A ce stade, l’enfant est censé maîtriser la production sonore de l’ensemble des sons des voyelles (de manière isolée) ; si ce n’est pas le cas revenez aux exercices précédents pour ne rien précipiter (exception faite pour les cas où l’enfant présente des troubles de type DYS : dysphasie, dyspraxie notamment ; un bilan orthophonique pourra vous en apprendre plus).

Vous devriez donc pouvoir attendre de lui une production sur la grande majorité des mots qui composent notre langue (une participation minime certes, mais qui peut être récurrente et le rendre acteur de son processus de communication verbale).

Néanmoins, cette production sonore est très limitée (seulement voyelles) et nous allons commencer à composer des syllabes constituées de consonne(s) + voyelle

Pour démarrer ce travail ; nous nous consacrerons aux consonnes nasales M et N dans un premier temps seulement : elles présentent l’avantage de pouvoir être « amorcées » par l’intervenant d’une part, ainsi que l’avantage de pouvoir être ressenties concrètement.

En effet, vous avez la possibilité (pour peu que l’enfant l’accepte ; à travailler au besoin) de poser sa main sur votre pomme d’Adam pendant que vous produisez le son (afin de lui faire ressentir la vibration de votre action), voire sa propre main sur sa pomme d’Adam.

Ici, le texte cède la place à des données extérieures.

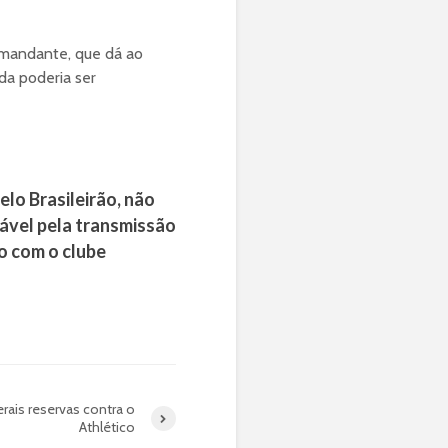
 mandante, que dá ao
ida poderia ser
elo Brasileirão, não
sável pela transmissão
do com o clube
erais reservas contra o
Athlético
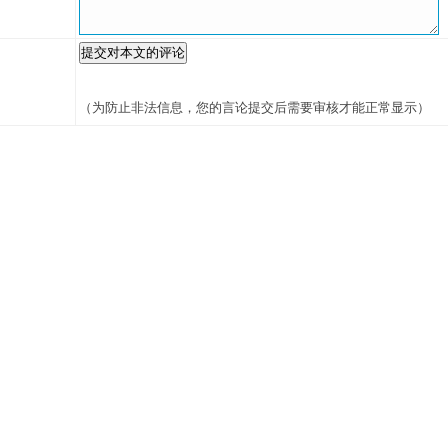
（为防止非法信息，您的言论提交后需要审核才能正常显示）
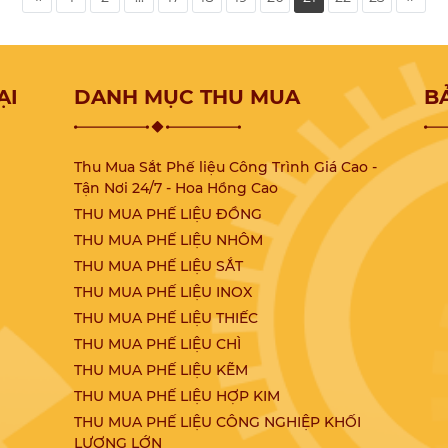
ua
đây của Thuận Phát nhé. Chắc chắn những
”?
thông tin mà chúng tôi cung cấp sẽ giúp
ao
ích rất nhiều cho bạn đấy!
là
ủa
ạn
ẠI
DANH MỤC THU MUA
B
Thu Mua Sắt Phế liệu Công Trình Giá Cao -
Tận Nơi 24/7 - Hoa Hồng Cao
THU MUA PHẾ LIỆU ĐỒNG
THU MUA PHẾ LIỆU NHÔM
THU MUA PHẾ LIỆU SẮT
THU MUA PHẾ LIỆU INOX
THU MUA PHẾ LIỆU THIẾC
THU MUA PHẾ LIỆU CHÌ
THU MUA PHẾ LIỆU KẼM
THU MUA PHẾ LIỆU HỢP KIM
THU MUA PHẾ LIỆU CÔNG NGHIỆP KHỐI
LƯỢNG LỚN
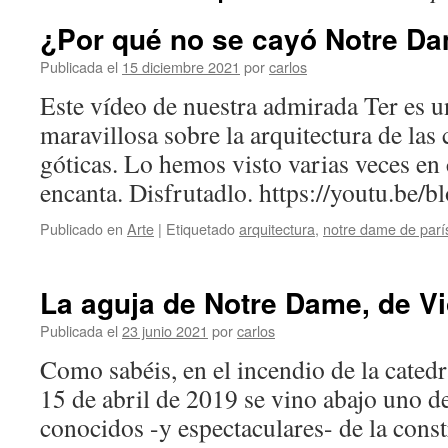
¿Por qué no se cayó Notre D
Publicada el
15 diciembre 2021
por
carlos
Este vídeo de nuestra admirada Ter es u
maravillosa sobre la arquitectura de las
góticas. Lo hemos visto varias veces en
encanta. Disfrutadlo. https://youtu.b
Publicado en
Arte
|
Etiquetado
arquitectura
,
notre dame de parí
La aguja de Notre Dame, de Vi
Publicada el
23 junio 2021
por
carlos
Como sabéis, en el incendio de la cated
15 de abril de 2019 se vino abajo uno d
conocidos -y espectaculares- de la const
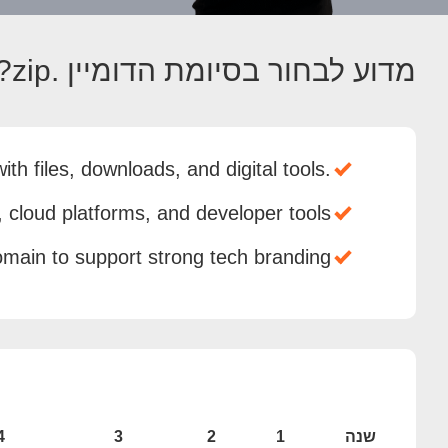
מדוע לבחור בסיומת הדומיין .zip?
.ZIP is a modern domain extension associated with files, downloads, and digital tools.
 cloud platforms, and developer tools.
main to support strong tech branding.
שנה
1
2
3
4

De plus, vous pouvez prolonger, maintenir la production du son pendant de longues secondes, ce qui vous permettra de lui suggérer de vous imiter pendant votre production sonore (et ainsi amorcer le travail de réalisations sonores).

Puisque vous devenez routinier à la pratique d’un travail orthophonique ; vous devez commencer à apprendre à utiliser l’alphabet phonétique international (pas d’inquiétude ; vous serez guidé et apprendrez chaque son en temps et en heure) : commençons par le [m] (se lit mmmm) de maison et le [n] (se lit nnnnn) de nez (consonnes nasales).